The declaration goes on to add that women and youth are those that suffer the worst consequences, because "they are the most marginalized of all, and they are the main victims of the privatization of basic services, the concentration of land ownership, and the destruction of local forms of food, agriculture, and trade. However, the women continue to be the ones who guarantee food, and the continuation of agriculture and peasant cultures.

Faced with this reality, Via Campesina is convinced that it must respond with greater social mobilisation, the convergence of struggles and making alliances in defence of the lives of peasant and indigenous peoples. So, in addition to radically rejecting the neoliberal model, it proposes to make more effort to fight "the most perverse expressions, such as the free trade agreements, wars, the privatisation of the planet, life, seeds, water, the atmosphere, biodiversity and knowledge and will fight for public policies to be changed in order to provide services to peasant agriculture, and for support mechanisms and subsidies that do not cause the social, environmental and productive destruction that they do today"

The final conference declaration also reiterates Via Campesina’s commitment to struggle against the patriarchal system and to make gender equality a reality and continue with the campaigns for land reform, food sovereignty, defence of seeds and defence of peasant human rights. It announces the main actions in the forthcoming period, starting with the week of struggle against the WTO, 19-24 July. It declared 10 September to be the Day of Peasant Struggle and promised to mobilise a million peasants in Seoul in homage to comrade Lee, who sacrificed himself in Cancún. Via Campesina will also organise a conference on Land Reform, 4-8 December 2004.

"We commit ourselves to continue struggling for the well-being and the dignity of our peoples.
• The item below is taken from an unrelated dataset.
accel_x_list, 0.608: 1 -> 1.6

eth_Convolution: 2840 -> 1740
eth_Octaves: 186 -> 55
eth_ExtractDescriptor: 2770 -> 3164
We must link all the struggles and movements from the global to the local, and create new forms of alliances that allow us to demand once again the respect and protection of our rights and our cultures", states the document, which concludes with the slogan that reverberates round all corners of the world: Globalize the struggle, Globalize hope!
The IV Via Campesina Conference also made progress in the discussion on a Programme that calls for respect for biodiversity, democratisation of the possession and use of land and the defence of food sovereignty; condemns genetically modified seeds under the principle that peasants and their communities have the right and duty to produce seeds; fights against prejudice, cultural and sexist discrimination; calls for unconditional respect for human, social and individual rights, the defence of associative forms and cooperatives of agro-industries and agricultural trade based on relations of equality and fair exchange; demands the reorganisation of all international agencies, such as the IMF, the WTO and the World Bank, which are mere instruments of domination; and calls for the cultivation of human values that have grown through millennia, such as solidarity, social, political and economic justice, equality and democracy, in the daily work of each one of the organisations and movements.

The plenary also agreed that the V Conference of Via Campesina be held in Africa and that the Operational Secretariat should move to Indonesia, under the responsibility of the Peasant Federation of that country and its leader, Henry Saraghi.